The final chart is on bond volatility. The main bullish argument to date has been that you cannot fight the Fed. This is a strong argument, and one that has held to date. But again I remind readers that it is the same argument made in the late 90s, and that it works until it doesn't. Things could end in a similar manner to then, could be less extreme, or as history would suggest, potentially could even be more extreme.
Below is the MOVE index. It is an indicator of US bond volatility. Record low readings, the same of which were experienced in 1998 and 2006-2007, suggest that investors may be overly confident in the Fed's ability to prop up the market. Basically, investors are putting the same kind of faith in Bernanke as they did in Greenspan (QE versus the Greenspan put).
One may note that the lows have preceded major market tops by some time, and accordingly I am early to be purchasing puts. This is an important consideration. However, the July 1998 extreme low in the MOVE index was followed by a 15% single month correction in the S&P - this following a six month rally that saw a gain of 17%. Six months gains were almost wiped out in one month. Prices recovered after this correction, but corrected down to this level again in 2001, and even lower from 2002 - 2003. Again, like many other economic relationships, it alone does not suggest any action. But in combination with other mentioned factors, I think it suggest buying puts may be a better idea than further long equity positions at this juncture.

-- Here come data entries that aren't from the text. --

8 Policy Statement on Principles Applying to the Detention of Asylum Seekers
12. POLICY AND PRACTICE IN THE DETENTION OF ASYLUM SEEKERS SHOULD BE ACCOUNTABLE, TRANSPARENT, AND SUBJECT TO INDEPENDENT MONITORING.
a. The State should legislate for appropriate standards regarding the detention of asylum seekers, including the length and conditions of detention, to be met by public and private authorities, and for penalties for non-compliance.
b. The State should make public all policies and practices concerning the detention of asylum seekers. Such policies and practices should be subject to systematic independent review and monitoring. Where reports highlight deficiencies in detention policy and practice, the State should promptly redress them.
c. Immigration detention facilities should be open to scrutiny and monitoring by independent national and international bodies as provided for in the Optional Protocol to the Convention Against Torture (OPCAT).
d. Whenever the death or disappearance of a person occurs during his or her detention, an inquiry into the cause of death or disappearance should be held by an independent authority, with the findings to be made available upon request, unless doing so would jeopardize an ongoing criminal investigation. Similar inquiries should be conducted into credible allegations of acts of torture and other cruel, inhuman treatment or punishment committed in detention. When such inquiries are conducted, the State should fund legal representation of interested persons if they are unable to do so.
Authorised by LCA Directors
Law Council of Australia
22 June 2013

Many of my initial reasons for getting bearish have been erased. Further, 4/5 things that I noted would challenge my shorter term bearish outlook occurred. As of writing this article, I have been proven wrong.

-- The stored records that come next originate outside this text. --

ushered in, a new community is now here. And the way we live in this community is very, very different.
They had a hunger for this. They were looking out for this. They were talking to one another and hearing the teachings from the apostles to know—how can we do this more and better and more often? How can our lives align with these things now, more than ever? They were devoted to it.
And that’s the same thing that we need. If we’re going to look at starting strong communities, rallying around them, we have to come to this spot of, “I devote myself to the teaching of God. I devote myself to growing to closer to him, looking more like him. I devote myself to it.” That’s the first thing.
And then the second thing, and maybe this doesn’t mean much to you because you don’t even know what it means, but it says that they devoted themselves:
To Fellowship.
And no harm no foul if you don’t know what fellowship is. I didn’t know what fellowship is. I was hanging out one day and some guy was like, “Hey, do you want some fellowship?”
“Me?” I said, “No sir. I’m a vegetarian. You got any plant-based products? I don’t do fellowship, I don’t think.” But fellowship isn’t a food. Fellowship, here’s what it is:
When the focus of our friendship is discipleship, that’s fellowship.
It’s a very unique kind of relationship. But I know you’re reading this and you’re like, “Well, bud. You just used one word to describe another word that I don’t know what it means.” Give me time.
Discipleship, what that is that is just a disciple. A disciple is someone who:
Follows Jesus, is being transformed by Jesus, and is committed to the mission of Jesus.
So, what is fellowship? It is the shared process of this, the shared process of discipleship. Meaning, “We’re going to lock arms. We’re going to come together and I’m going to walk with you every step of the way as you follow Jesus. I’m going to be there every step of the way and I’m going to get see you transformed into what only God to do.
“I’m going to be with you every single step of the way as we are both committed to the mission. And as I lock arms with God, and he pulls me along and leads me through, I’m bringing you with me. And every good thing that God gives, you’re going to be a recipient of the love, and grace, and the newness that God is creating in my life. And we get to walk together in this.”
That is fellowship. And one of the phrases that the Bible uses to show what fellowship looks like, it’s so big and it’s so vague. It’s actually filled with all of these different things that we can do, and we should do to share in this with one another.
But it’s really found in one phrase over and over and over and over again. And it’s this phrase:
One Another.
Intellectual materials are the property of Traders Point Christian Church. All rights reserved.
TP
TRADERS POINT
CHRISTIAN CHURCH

Perhaps I am betting on some sort of black swan event occurring, but I think there is still a lot of systemic risk in the world, and it wouldn't take much to derail the recent price action. Systemic risk has re-emerged every summer in spectacular fashion lately, and I don't see any reason for this summer to be different. I could easily write a 10,000 word essay about potential catalysts and still not cover them all. Accordingly, I still believe buying puts (September) to be a worthy consideration. One seldom buys insurance before they need it, and insurance is typically much more expensive after the storm than before it. I don't know what the black swan will be, or if one will indeed emerge, but everything I read seems to suggest one is likely.
On my previous articles many were quick to dismiss my arguments, and even more have done so recently. My initial reasoning for being short proved to be quite accurate, but also quite short lived. I am unequivocally wrong on my current position, but this position is for the summer. I have the ability to take short term profits (and losses), and this is not the case for everyone.
Consider what these cycles mean and what these charts actually represent. You don't have to agree with my outlook. I suspect most won't. But all of these cycles and charts are not obscure or irrelevant, they have proven to be reliable in the past, and at the least should be considered. They all illustrate very important economic relationships and have very real implications
Trading and investing is inherently difficult. I am sure many are familiar with the low success rates. I am not suggesting I have any unique abilities. This is simply the product of my research and studies to date.
Also I suggest readers consider that I am not an expert, but a student of the markets, and still have much to learn. Please seek further financial advice prior to making any investment decisions.
Disclosure: I am short SPY, FXA. I wrote this article myself, and it expresses my own opinions. I am not receiving compensation for it (other than from Seeking Alpha). I have no business relationship with any company whose stock is mentioned in this article.
Additional disclosure: I am short other US indices and individual equities. I also have a select few long positions in individual equities. My time frame is often short and my positions change frequently.